When Keith A. Jakel left home for work on March 21 this year, he had no idea that he would not return.
On that day, the 55-year-old from Highland, Illinois was working on repairs on a shoulder on US Midwestern Highway Interstate 39 when he was struck by a semi truck which had failed to merge into the left lane quickly enough and had chosen instead to drive around a Department of Transportation arrow truck by going onto the right shoulder.
Tragically, Jakel is not the first to be killed in a road construction zone, nor will he be the last. In the United States alone, figures from the Bureau of Labour Statistics indicate that approximately 100 construction workers are killed in roadway work zones every year – equating to around eight per cent of total construction deaths in that country.
Painting an even starker picture, that figure does not take into account the number of drivers and other vehicle occupants, pedestrians or bikers also killed in these zones.
So what causes these accidents? Arrive Alive, a South African organisation dedicated to reducing road deaths, has identified a number of contributory factors. Perhaps not surprisingly, the organisation says speeding traffic is the number one cause of death and injury in highway construction zones around the world.
Other contributory factors include:
- Inadequate sign posting and lighting/drivers failing to notice road workers.
- Drivers ignoring work zone signs or flaggers indicating they should slow down or come to a stop.
- Drivers being distracted by cellular phone calls/conversations/roadside activities and subsequently failing to merge properly.
- Incidents like the one that killed Jakel, in which drivers drive in the closing lane right up to the last second and then try to force themselves in, often being tempted to enter the work zone if they are unable to get across.
What can be done?
From a site management viewpoint, a number of simple measures can make a big difference.
For significant works on major freeways and highways, provision of prior notice to motorists via press, radio ads and electronic signage can encourage motorists to seek alternative routes, thus reducing the volume of traffic flowing through at the time of the works, lessening driver frustration at the scene and making drivers more aware of the likely dangers at the scene.
At the scene, signs must be clean and well-maintained, while workers should be wearing conspicuous clothing.
Traffic controllers must be adequately trained with regard to where to stand, how to slow or stop traffic, and how to coordinate public and construction traffic movements. Where visual contact with other controllers is not possible, two-way radios should be used.

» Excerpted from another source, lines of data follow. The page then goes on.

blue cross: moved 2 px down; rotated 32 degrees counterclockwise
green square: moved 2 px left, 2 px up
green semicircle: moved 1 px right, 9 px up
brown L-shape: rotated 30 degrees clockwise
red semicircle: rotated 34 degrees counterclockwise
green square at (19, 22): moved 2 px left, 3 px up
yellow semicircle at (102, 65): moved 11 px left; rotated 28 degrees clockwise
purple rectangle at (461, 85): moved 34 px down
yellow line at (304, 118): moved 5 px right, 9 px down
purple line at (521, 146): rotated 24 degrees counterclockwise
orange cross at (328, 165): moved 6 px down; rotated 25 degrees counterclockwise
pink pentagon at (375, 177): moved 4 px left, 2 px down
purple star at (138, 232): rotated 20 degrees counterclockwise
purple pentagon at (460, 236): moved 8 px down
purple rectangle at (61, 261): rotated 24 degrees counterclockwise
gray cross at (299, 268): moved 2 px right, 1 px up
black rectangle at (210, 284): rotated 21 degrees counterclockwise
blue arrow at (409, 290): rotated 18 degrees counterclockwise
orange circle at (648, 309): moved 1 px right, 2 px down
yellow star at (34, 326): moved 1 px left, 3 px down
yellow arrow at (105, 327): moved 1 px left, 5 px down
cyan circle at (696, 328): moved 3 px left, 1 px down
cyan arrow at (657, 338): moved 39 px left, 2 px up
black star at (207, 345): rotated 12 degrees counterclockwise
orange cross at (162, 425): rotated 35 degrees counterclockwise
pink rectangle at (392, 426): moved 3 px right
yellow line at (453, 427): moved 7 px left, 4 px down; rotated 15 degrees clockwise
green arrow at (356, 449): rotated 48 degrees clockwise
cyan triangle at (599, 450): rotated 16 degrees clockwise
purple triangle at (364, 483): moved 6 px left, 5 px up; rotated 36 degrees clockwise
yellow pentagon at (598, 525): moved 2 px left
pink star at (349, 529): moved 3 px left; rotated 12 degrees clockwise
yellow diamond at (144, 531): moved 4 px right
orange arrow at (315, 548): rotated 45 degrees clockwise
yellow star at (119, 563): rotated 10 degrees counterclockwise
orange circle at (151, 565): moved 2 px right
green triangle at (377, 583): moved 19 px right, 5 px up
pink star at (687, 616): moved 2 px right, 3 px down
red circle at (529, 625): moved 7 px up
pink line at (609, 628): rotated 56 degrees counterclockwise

Controllers should be provided with temporary traffic signals to control traffic where the site is suitable and where such signals are available.

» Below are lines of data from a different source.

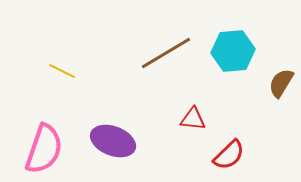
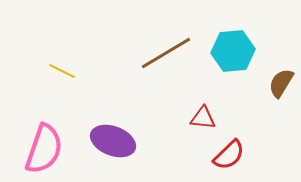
red triangle: moved 10 px right, 1 px up
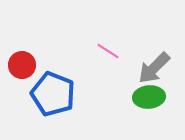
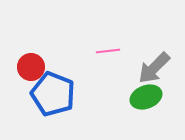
pink line: rotated 40 degrees counterclockwise
red circle: moved 9 px right, 2 px down
green ellipse: moved 3 px left; rotated 16 degrees counterclockwise
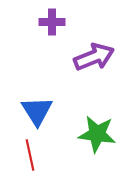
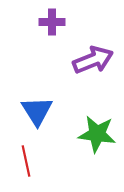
purple arrow: moved 1 px left, 3 px down
red line: moved 4 px left, 6 px down
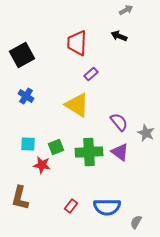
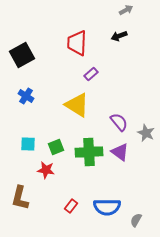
black arrow: rotated 42 degrees counterclockwise
red star: moved 4 px right, 5 px down
gray semicircle: moved 2 px up
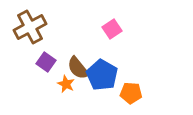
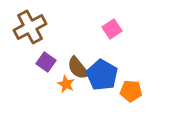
orange pentagon: moved 2 px up
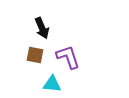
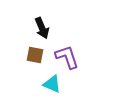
purple L-shape: moved 1 px left
cyan triangle: rotated 18 degrees clockwise
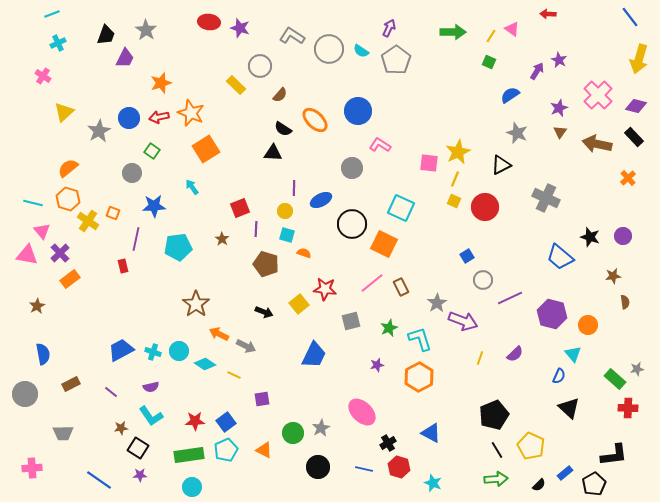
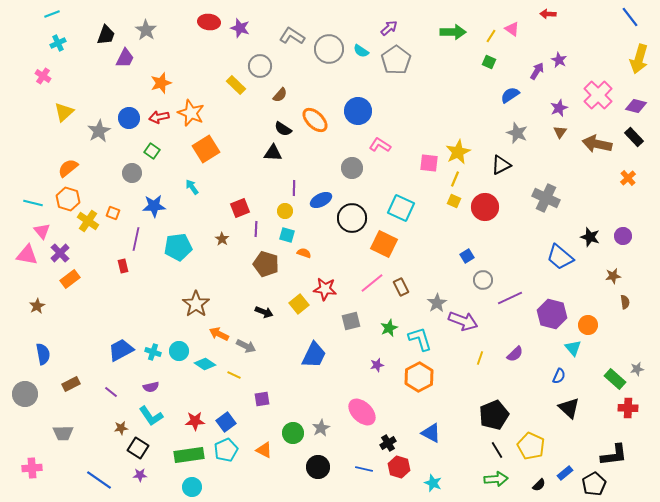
purple arrow at (389, 28): rotated 24 degrees clockwise
black circle at (352, 224): moved 6 px up
cyan triangle at (573, 354): moved 6 px up
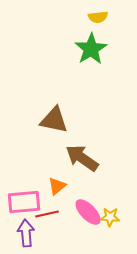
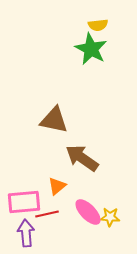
yellow semicircle: moved 8 px down
green star: rotated 12 degrees counterclockwise
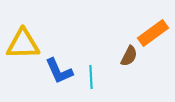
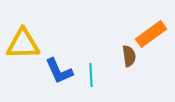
orange rectangle: moved 2 px left, 1 px down
brown semicircle: rotated 35 degrees counterclockwise
cyan line: moved 2 px up
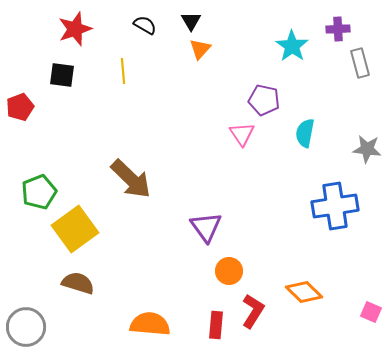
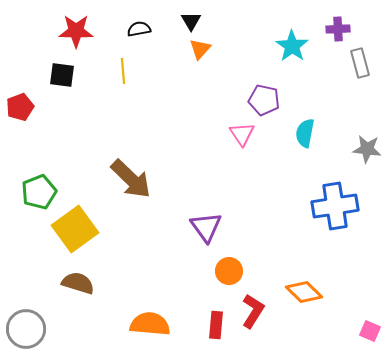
black semicircle: moved 6 px left, 4 px down; rotated 40 degrees counterclockwise
red star: moved 1 px right, 2 px down; rotated 20 degrees clockwise
pink square: moved 1 px left, 19 px down
gray circle: moved 2 px down
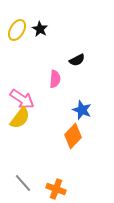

Speed limits, which should be especially vigorously enforced, should be consistent with safe traffic movements around the site. This is key, as motorists are likely to ignore any limit they perceive as being unrealistic.
Measures to prevent driver frustration, too, can help to reduce erratic behaviour. Where vehicles are held up in queues, for example, a worker might be appointed to talk with motorists, apologise for delays, give them an estimate as to how long they might be kept waiting and keep them generally informed.
Beyond vehicle control, the actual area where the work is being performed must also be kept safe. Access points leading to areas where construction blasting works are being carried out, for example, must be manned to prevent entry during blasting.
More broadly, road authorities, and perhaps construction industry bodies and unions, should engage in efforts to promote broader driver awareness with regard to construction zones and how erratic behaviour can lead to danger.
Of course, none of this matters where drivers fail to use basic common sense, as appears to have happened in the Jakel case.
Proactive measures at individual sites will go a long way toward reducing road construction zone accidents. Unless drivers themselves use common sense, however, accidents like that which killed Jakel will continue to occur and construction workers will continue to be needlessly killed at road work sites.